Thursday, February 21, 2013

Lars Kepler's The Nightmare

The Nightmare, the sequel to a prominent Swedish crime of recent years, The Hypnotist, by a husband and wife writing team known as Lars Kepler, has the bones of a good book, undermined, especially in the first half, by some obvious flaws. Joona Linna, a Finno-Swedish super-detective, is alternately held in awe by other cops and squeezed out of investigations by the police hierarchy and the security police (in typical crime-fiction fashion). The awe he inspires in other cops is naively presented, and the obstructions placed in his way are a bit cliched. But these problems fade away in the second half, particularly with the development of a new character, Saga Bauer (whose name unfortunately coincides with the wonderful female character in the Danish-Swedish TV series, The Bridge, as well as a recurring description of her as rather elfin--fortunately she's simply a bit under-confident rather than autistic-ish, like the TV Saga).

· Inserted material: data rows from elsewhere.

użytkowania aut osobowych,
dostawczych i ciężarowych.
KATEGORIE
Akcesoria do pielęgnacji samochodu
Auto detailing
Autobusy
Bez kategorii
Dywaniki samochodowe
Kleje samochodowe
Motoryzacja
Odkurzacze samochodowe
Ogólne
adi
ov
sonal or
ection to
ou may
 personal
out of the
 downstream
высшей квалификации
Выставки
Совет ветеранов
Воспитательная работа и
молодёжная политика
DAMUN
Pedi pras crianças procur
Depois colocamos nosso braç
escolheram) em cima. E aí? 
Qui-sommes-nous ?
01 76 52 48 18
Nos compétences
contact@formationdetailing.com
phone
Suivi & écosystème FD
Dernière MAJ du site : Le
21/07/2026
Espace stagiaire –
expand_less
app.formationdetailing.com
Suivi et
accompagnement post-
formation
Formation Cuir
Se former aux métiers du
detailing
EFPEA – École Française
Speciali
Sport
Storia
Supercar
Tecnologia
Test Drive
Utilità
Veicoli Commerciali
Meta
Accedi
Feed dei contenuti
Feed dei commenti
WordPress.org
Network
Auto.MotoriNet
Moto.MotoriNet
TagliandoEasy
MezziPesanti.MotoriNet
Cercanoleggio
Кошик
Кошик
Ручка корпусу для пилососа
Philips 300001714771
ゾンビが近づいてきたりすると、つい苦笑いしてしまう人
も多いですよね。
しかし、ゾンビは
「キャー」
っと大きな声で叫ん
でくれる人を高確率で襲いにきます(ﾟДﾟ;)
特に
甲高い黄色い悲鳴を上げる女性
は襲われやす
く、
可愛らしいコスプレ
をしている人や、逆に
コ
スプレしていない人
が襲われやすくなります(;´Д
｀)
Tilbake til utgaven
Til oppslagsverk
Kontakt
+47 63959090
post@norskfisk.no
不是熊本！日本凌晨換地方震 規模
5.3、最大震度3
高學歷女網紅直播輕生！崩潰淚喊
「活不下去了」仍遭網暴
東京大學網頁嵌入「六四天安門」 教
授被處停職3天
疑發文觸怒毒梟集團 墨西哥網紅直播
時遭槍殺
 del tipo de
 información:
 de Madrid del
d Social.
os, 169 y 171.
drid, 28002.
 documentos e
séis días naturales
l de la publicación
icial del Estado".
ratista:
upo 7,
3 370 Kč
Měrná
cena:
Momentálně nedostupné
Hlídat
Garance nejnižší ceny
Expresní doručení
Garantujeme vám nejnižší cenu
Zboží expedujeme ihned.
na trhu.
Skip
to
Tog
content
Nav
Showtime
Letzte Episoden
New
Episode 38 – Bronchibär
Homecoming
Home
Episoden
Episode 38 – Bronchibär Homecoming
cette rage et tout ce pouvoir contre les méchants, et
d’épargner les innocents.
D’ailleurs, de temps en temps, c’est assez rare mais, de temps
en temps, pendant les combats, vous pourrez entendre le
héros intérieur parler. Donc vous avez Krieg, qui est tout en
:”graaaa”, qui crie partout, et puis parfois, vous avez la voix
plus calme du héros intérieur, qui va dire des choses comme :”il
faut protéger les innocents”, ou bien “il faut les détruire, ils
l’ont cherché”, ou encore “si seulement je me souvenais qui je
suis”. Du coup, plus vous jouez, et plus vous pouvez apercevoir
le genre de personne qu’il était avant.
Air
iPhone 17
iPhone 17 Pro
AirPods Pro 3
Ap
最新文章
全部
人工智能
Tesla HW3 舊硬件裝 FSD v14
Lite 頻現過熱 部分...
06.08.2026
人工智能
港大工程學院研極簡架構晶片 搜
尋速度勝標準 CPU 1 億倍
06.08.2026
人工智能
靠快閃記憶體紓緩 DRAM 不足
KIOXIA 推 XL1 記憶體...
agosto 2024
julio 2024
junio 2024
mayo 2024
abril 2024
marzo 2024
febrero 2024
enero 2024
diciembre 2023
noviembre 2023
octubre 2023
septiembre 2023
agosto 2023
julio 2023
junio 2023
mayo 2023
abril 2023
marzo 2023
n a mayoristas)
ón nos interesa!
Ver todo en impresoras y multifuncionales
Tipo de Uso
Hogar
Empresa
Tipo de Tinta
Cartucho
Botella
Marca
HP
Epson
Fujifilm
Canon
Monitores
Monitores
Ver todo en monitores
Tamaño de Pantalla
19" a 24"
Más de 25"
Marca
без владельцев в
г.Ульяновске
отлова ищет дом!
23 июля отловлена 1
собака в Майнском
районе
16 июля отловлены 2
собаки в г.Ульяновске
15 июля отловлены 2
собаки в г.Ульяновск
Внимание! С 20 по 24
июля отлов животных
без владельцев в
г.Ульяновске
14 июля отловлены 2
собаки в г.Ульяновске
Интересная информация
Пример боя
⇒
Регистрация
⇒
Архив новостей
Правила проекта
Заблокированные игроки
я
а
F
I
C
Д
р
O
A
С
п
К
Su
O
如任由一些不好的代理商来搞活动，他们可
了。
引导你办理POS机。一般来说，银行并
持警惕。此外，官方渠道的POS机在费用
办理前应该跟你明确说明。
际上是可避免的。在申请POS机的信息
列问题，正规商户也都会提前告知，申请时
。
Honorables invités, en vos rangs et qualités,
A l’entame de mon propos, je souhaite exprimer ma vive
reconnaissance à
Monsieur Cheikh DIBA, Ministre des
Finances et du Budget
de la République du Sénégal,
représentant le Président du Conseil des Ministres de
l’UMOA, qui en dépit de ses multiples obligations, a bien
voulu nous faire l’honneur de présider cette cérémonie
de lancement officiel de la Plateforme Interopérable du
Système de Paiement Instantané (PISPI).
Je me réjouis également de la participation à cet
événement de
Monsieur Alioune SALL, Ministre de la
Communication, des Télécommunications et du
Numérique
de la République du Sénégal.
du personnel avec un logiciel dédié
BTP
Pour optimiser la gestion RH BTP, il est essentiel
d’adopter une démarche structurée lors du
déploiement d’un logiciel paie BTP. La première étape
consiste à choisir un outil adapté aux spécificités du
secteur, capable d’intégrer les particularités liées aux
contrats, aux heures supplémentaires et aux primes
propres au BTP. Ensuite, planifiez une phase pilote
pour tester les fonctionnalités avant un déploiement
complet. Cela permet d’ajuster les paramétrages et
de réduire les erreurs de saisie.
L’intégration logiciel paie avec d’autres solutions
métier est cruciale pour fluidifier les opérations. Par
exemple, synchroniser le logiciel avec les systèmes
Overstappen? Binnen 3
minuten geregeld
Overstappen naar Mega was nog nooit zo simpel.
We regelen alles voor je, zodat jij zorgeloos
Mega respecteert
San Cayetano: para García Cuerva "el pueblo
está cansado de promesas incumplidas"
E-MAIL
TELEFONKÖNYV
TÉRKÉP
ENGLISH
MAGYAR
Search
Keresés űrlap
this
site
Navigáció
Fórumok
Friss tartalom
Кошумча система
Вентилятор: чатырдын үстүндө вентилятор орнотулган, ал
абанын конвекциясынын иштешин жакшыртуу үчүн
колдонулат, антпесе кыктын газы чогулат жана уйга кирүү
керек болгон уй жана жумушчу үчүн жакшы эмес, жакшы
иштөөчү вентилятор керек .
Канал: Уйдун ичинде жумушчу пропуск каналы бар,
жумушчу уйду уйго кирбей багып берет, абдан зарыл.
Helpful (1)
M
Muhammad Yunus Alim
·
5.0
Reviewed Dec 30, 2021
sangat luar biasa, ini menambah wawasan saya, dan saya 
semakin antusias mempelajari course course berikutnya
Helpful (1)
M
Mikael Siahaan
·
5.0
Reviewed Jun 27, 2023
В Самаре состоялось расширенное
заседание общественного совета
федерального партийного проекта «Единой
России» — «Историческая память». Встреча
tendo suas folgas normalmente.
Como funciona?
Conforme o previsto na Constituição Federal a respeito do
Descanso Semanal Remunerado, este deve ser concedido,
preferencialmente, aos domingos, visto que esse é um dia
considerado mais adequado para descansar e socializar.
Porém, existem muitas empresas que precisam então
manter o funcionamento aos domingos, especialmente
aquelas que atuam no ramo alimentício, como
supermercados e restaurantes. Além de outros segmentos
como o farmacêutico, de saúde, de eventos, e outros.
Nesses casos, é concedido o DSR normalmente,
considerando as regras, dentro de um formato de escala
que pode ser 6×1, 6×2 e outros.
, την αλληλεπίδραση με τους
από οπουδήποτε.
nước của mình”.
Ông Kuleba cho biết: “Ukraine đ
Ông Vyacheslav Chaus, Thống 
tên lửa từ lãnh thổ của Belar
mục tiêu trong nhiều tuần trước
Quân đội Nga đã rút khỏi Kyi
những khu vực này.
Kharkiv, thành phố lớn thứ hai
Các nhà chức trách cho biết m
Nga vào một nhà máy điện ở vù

Joona Linna (who's almost always described by his full name) is not, in his own mind, quite the superman that other people think he is. He's even a bit insecure, at times, despite the intuition that is his strongest investigative tool. The authors give him a flaw (a recurring severe migraine that he under-treats because the medicine fogs his mind), and he has a murky and evidently tragic past that only slowly comes to light for the reader. Joona's amazing investigative abilities are something like those of Jo Nesbø's detective Harry Hole, but Joona is a bit less self-destructive; both characters can be a bit irritating in their super-abilities, but neither is ultimately totally unbelievable, and Joona is if anything a bit less superhuman than Harry. There is, however, one action by Joona in the climax that is hardly believable (but then some of Harry's exploits beggar belief, too).

A number of the other characters, on the other hand, are cliches; the security police and SWAT team are drawn as bloodthirsty cardboard cutouts of their roles, especially early in the book. Some of the victims and a number of characters who are mostly bystanders do have individual personalities, and the settings are vividly drawn.

The writing is direct and effective, though there are stylistic quirks that are a bit distracting, particularly in the time-framing of overlapping episodes, such as a chapter early on that repeats almost exactly the chapter that went before, with a slightly different focus and time. There is also a chase sequence that goes on for a very, very long time. And as the plot gets more and more complicated, there begin to be some rather gothic and graphically cruel elements to the story, not everyone's taste I expect.



The plotting is the real strength of the book, along with the scene-setting. There are, however, some flashbacks that are intended to illuminate some of the character's biography and motivation, but some of these simply impede the story and pad out the page-count and may induce a bit of skimming on the reader's part.